The sage told Garuda that every Treta Yuga, he goes to Ayodhya and stays in the city for five years, watching the child Rama as a crow. Once, Rama tried to catch him with all the antics of an excited child. A moment of doubt regarding Rama's divinity occurred in the sage's mind. When Kakabhushundi soared towards the sky, he realised that the deity's fingers were always mere fingerbreadths away from him, even when he flew all the way to Brahmaloka. When he opened his eyes, he found himself back in Ayodhya amid the laughing child. He witnessed a cosmic vision in Rama's mouth, observing millions of suns and moons within millions of multiverse, and a vision of the sage himself in Ayodhya within each universe. He resided within each of these realms(multiverse) for centuries and returned from Rama's mouth to find himself returning to the same moment in time as he had left. Bewildered, he begged for Rama's salvation and was promptly blessed with the same. He chose to forever remain in the form of a crow as he had been blessed by his favoured deity in that form.

=== Yoga Vasistha ===
Kakabhushundi is a legendary immortal sage in the Yoga Vasistha, where he is named Bhusunda and appears in the form of a crow. He has survived innumerable cycles of cosmic creation and dissolution through yogic discipline and detachment.

==== Origin and nature ====
According to the Yoga Vāsiṣṭha, Bhusunda was born from the union of Chanda, a crow associated with the goddess Alambusha, and divine swans. He dwells on the branch of a kalpavṛkṣa (wish-fulfilling tree) located on Mount Meru, symbolizing stability amidst cosmic upheavals.

==== Encounter with Vasiṣṭha ====
In the Yoga Vāsiṣṭha, Vasiṣṭha visits Bhusunda and finds him seated in serene stillness upon the celestial tree. Bhusunda receives him with hospitality and explains the reasons for his extraordinary longevity and tranquility.

==== Immortality and wisdom ====
Bhusunda recounts that he has lived through countless kalpas (world-ages), witnessing events such as the Samudra Manthana (churning of the ocean) and battles between Devas and Asuras. Despite such upheavals, he remains calm and unattached, embodying detachment (Vairagya), contentment (Santosha), and equanimity (samattva).

==== Teachings on prāṇāyāma ====
Bhusunda attributes his stability to the practice of prāṇāyāma (breath regulation). He describes how the life-force (prāṇa) rises from the heart and extends beyond the body, while apāna moves in the reverse direction; their balance produces spontaneous breath suspension (kumbhaka). Mastery of this process leads to stillness of mind and realization of the Self (Brahman), which is liberation (Moksha).
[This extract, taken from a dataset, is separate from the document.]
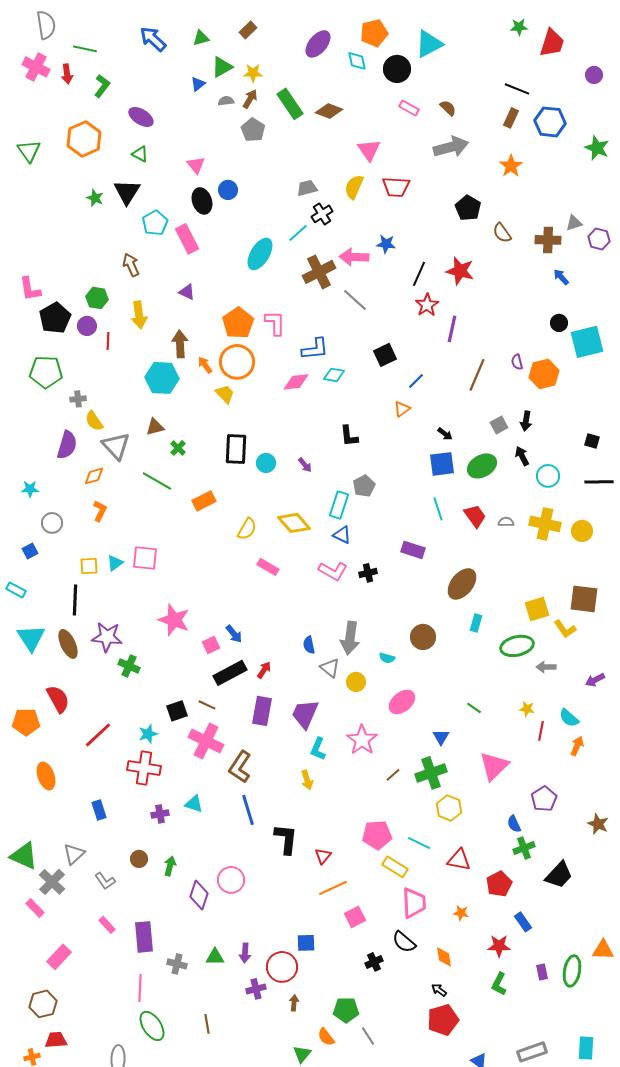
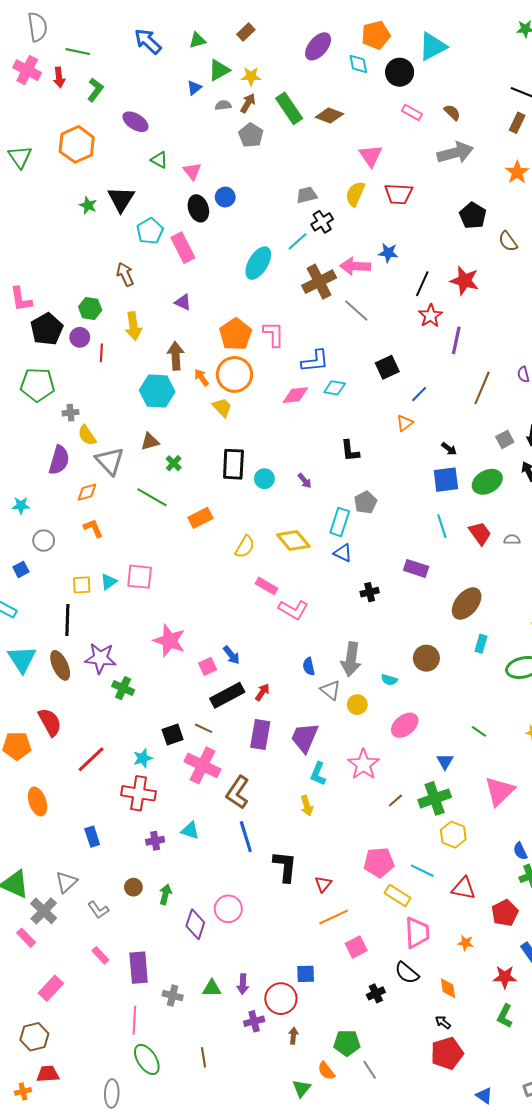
green triangle: (140, 154) -> (159, 160), moved
orange L-shape: (100, 511) -> (93, 528), turned -50
pink L-shape: (333, 571) -> (293, 610), moved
==== Philosophical significance ====
Bhusunda is regarded as an archetype of the jīvanmukta—a being liberated while still alive. His abode on the wish-fulfilling tree, impervious to floods, fire, or cosmic destruction, symbolizes the unshakable consciousness of the realized sage. He attributes his enduring existence to both destiny (prārabdha) and the force of his yogic resolve.